For example,[1] I think the standard response to his arguments in “The Scope of Longtermism” would just be the Greaves and MacAskill “Case for Strong Longtermism”.[2] The Case, in a nutshell, is that by giving to the Planetary Society or B612 Foundation to improve our asteroid/comet monitoring, we do more than 2x as much good in the long term, even on relatively low estimates of the value of the future, than giving to the top GiveWell charity does in the short term. So if you think GiveWell tells us the most cost-effective way to improve the short term, you have to think that, whenever your decision problem is “where to give a dollar”, the overall best action does more good in the long term than in the short term.
You can certainly disagree with this argument on various grounds—e.g. you can think that non-GiveWell charities do much more good in the short term, or that the value of preventing extinction by asteroid is negative, or for that matter that the Planetary Society or B612 Foundation will just steal the money—but not with the arguments David offers in “The Scope of Longtermism”.

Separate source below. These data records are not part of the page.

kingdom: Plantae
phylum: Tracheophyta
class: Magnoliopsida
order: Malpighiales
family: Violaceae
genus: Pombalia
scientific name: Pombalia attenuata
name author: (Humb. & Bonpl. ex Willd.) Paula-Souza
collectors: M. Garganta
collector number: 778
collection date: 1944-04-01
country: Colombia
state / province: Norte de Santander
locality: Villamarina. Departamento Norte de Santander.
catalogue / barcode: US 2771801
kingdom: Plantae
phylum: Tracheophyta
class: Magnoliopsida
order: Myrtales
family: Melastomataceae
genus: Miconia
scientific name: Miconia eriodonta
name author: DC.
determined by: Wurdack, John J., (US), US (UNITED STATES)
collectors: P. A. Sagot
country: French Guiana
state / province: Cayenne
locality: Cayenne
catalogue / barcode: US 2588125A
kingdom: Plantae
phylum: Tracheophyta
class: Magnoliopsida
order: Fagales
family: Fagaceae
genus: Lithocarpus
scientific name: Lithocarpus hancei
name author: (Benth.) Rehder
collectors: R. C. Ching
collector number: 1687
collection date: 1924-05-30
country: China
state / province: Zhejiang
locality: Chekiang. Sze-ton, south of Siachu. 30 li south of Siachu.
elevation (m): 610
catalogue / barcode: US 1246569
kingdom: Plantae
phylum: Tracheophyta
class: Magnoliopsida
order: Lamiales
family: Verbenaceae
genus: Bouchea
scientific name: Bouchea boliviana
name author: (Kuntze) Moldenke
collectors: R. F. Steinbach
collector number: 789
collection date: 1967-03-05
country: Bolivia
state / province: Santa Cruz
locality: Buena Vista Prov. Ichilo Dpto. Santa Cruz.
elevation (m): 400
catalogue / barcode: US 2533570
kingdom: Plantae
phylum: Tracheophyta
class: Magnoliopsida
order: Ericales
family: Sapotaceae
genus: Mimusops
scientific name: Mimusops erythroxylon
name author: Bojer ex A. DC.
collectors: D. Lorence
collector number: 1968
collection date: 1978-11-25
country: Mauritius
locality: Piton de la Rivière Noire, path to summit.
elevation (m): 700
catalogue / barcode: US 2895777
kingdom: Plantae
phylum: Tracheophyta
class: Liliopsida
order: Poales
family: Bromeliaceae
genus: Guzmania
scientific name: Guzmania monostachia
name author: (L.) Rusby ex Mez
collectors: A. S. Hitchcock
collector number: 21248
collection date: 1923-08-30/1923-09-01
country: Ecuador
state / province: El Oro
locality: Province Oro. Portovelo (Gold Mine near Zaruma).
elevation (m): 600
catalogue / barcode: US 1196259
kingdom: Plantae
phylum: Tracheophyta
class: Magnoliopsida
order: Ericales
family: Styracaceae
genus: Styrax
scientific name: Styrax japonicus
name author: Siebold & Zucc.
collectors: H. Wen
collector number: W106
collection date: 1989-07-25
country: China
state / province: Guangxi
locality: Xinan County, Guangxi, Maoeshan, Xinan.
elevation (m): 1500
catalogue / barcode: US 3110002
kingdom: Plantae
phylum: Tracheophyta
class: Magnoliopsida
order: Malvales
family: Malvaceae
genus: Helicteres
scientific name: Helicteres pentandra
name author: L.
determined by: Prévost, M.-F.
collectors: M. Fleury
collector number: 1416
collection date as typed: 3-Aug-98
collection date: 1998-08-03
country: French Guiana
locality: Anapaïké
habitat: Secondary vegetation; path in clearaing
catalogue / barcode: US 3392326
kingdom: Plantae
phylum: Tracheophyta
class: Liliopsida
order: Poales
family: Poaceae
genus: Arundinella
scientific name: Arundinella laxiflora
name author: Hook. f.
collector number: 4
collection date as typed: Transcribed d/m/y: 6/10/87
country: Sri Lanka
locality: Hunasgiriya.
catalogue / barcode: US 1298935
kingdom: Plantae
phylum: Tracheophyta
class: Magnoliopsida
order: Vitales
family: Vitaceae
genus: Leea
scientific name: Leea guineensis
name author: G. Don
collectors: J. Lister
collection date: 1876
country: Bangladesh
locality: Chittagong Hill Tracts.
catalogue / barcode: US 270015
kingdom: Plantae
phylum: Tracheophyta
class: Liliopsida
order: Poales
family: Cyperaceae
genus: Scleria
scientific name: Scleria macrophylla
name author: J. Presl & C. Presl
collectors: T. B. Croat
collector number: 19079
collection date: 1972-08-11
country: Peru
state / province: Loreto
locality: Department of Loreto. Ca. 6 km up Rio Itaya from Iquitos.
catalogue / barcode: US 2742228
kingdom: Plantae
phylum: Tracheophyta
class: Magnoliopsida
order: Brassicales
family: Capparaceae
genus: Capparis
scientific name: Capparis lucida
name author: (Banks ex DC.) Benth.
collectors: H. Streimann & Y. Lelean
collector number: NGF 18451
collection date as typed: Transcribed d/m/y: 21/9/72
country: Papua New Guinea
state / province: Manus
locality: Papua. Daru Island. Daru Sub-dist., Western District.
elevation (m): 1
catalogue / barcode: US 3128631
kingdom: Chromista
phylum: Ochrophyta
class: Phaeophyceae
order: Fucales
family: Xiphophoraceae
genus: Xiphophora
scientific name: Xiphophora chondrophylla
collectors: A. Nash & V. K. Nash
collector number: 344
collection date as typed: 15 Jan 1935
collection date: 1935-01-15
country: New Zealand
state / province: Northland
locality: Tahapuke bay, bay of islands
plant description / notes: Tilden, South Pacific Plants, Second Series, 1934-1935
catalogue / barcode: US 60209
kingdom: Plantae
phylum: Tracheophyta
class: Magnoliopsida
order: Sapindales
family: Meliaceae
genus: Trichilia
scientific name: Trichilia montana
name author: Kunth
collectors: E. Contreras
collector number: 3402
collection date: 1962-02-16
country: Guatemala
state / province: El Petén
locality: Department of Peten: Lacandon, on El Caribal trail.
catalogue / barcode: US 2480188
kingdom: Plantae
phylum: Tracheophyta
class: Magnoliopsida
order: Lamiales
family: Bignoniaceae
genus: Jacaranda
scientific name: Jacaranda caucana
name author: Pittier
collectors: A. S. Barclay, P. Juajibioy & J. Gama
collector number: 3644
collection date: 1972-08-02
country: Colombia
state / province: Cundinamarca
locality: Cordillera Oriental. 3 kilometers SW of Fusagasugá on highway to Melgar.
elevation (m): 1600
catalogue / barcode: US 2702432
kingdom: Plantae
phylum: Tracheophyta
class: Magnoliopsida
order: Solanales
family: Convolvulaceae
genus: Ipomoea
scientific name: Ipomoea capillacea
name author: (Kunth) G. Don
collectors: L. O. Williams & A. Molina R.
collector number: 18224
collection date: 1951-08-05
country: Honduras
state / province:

His argument [again, in a nutshell] is that there are three common “scope-limiting phenomena”, i.e. phenomena that make it the case that the overall best action does more good in the long term than in the short term in relatively few decision situations. These are
rapid diminution (the positive impact of the action per unit time quickly falls to 0),
washing out (the long-term impact of the action has positive and negative features which are hard to predict and cancel out in expectation), and
option unawareness (there’s an action that would empirically have large long-term impact but we don’t know what it is).
He grants that when Congress was deciding what to do with the money that originally went into an asteroid monitoring program called the Space Guard Survey, longtermism seems to have held. So he’s explicitly not relying on an argument that there isn’t much value to trying to prevent x-risk from asteroids. Nevertheless, he never addresses the natural follow-up regarding contributing to improved asteroid monitoring today.
Re (1), he cites Kelly (2019) and Sevilla (2021) as reasons to be skeptical of claims from the “persistence” literature about various distant cultural, technological, or military developments having had long-term effects on the arc of history. Granting this doesn’t affect the Case that whenever your decision problem is “where to give a dollar”, the overall best action does more good in the long term than in the short term.[3]
Re (2), he says that we often have only weak evidence about a given action’s impact on the long-term future. He defends this by pointing out (a) that attempts to forecast actions’ impacts on a >20 year timescale have a mixed track record, (b) that professional forecasters are often skeptical of the ability to make such forecasts, and (c) that the overall impact of an action on the value of world is typically composed of its impacts on various other variables (e.g. the number of people and how well-off they are), and since it’s hard to forecast any of these components, it’s typically even harder to forecast the action’s impact on value itself. None of this applies to the Case. We can grant that most actions have hard-to-predict long-term consequences, and that forecasters would recognize this, without denying that in most decision-situations (including all those where the question is where to give a dollar), there is one action that has long-term benefits more than 2x as great as the short-term benefits of giving to the top GiveWell charity: namely the action of giving to the Planetary Society or B612 Foundation. There is not a mixed track record of forecasting the >20 year impact of asteroid/comet monitoring, and no evidence that professional forecasters are skeptical of making such forecasts, and he implicitly grants that the complexity of forecasting its long-term impact on value isn’t an issue in this case when it comes to the Space Guard Survey.
Re (3), again, the claim the Case makes is that we have identified one such action.
I also emailed him about an objection to his “Existential Risk Pessimism and the Time of Perils” in November and followed up in February, but he’s responded only to say that he’s been too busy to consider it.
Which he cites! Note that Greaves and MacAskill defend a stronger view than the one I’m presenting here, in particular that all near-best actions do much more good in the long term than in the short term. But what David argues against is the weaker view I lay out here.
Incidentally, he cites the fact that “Hiroshima and Nagasaki returned to their pre-war population levels by the mid-1950s” as an especially striking illustration of lack of persistence. But as I mentioned to him at the time, it’s compatible with the possibility that those regions have some population path, and we “jumped back in time” on it, such that from now on the cities always have about as many people at t as they would have had at t+10. If so, bombing them could still have most of its effects in the future.